もし全体を通して同じ設定の場合、Controller毎にBinderを初期化するのは大変です。

もちろんSpringMVCでは、グローバルな初期化方法も用意されています。

その方法を見てみます。

WebBindingInitializerインターフェース

【追記:2018/6/23】

Spring3.2以降、ControllerAdviceを使用するらしいので、記事を修正しました。

アノテーションを使用するので、XMLファイルに<mvc:annotation-driven />の記述は必要です。

実は、WebBindingInitializerの派生クラスを作成するだけです。

実際のコードと、Spring設定ファイルへの記述方法を見る方が早いので、さっそく見てみましょう。

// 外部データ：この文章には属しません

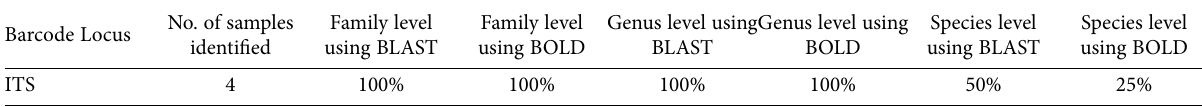
Table 6. Identification matches of the ITS sequences using the BLAST and BOLD Databases.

【サンプル(クラス): com.sample.contoller.GlobalBindingInitializer】

@ControllerAdvice

@Component

public class GlobalBindingInitializer implements WebBindingInitializer {

@InitBinder

@Override

public void initBinder(WebDataBinder binder, WebRequest req) {

//Dateの書式を設定します

SimpleDateFormat dateFormat = new SimpleDateFormat("yyyy/MM/dd hh:mm:ss.SSS");

dateFormat.setLenient(false);

binder.registerCustomEditor(Date.class, new CustomDateEditor(dateFormat, true));

}

}

Dateの書式の設定の仕方は、Controllerのときと同じです。

【サンプル(Spring設定ファイル)】

<bean class="com.sample.contoller.GlobalBindingInitializer"/>

※Spring3.2以前を使用している場合は、org.springframework.web.servlet.mvc.annotation.AnnotationMethodHandlerAdapterを

bean設定して、webBindingInitializerプロパティに上記クラスを設定する方法も動作します。

これだけでうまく動くはずです。